● **Action item**: Print all the records exactly, please.
***** Source data *****
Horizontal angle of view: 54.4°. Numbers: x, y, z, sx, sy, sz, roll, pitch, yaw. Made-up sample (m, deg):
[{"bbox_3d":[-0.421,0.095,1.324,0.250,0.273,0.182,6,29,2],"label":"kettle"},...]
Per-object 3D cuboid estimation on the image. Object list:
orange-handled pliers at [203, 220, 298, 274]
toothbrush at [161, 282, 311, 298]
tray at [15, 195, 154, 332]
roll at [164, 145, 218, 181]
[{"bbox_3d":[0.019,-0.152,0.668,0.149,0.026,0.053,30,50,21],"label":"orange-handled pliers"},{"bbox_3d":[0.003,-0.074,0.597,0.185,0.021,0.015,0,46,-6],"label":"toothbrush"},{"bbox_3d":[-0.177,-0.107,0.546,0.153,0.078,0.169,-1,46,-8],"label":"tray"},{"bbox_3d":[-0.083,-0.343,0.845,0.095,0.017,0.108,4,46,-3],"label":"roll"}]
*****
● **Solution**:
Horizontal angle of view: 54.4°. Numbers: x, y, z, sx, sy, sz, roll, pitch, yaw. Made-up sample (m, deg):
[{"bbox_3d":[-0.421,0.095,1.324,0.250,0.273,0.182,6,29,2],"label":"kettle"},...]
Per-object 3D cuboid estimation on the image. Object list:
orange-handled pliers at [203, 220, 298, 274]
toothbrush at [161, 282, 311, 298]
tray at [15, 195, 154, 332]
roll at [164, 145, 218, 181]
[{"bbox_3d":[0.019,-0.152,0.668,0.149,0.026,0.053,30,50,21],"label":"orange-handled pliers"},{"bbox_3d":[0.003,-0.074,0.597,0.185,0.021,0.015,0,46,-6],"label":"toothbrush"},{"bbox_3d":[-0.177,-0.107,0.546,0.153,0.078,0.169,-1,46,-8],"label":"tray"},{"bbox_3d":[-0.083,-0.343,0.845,0.095,0.017,0.108,4,46,-3],"label":"roll"}]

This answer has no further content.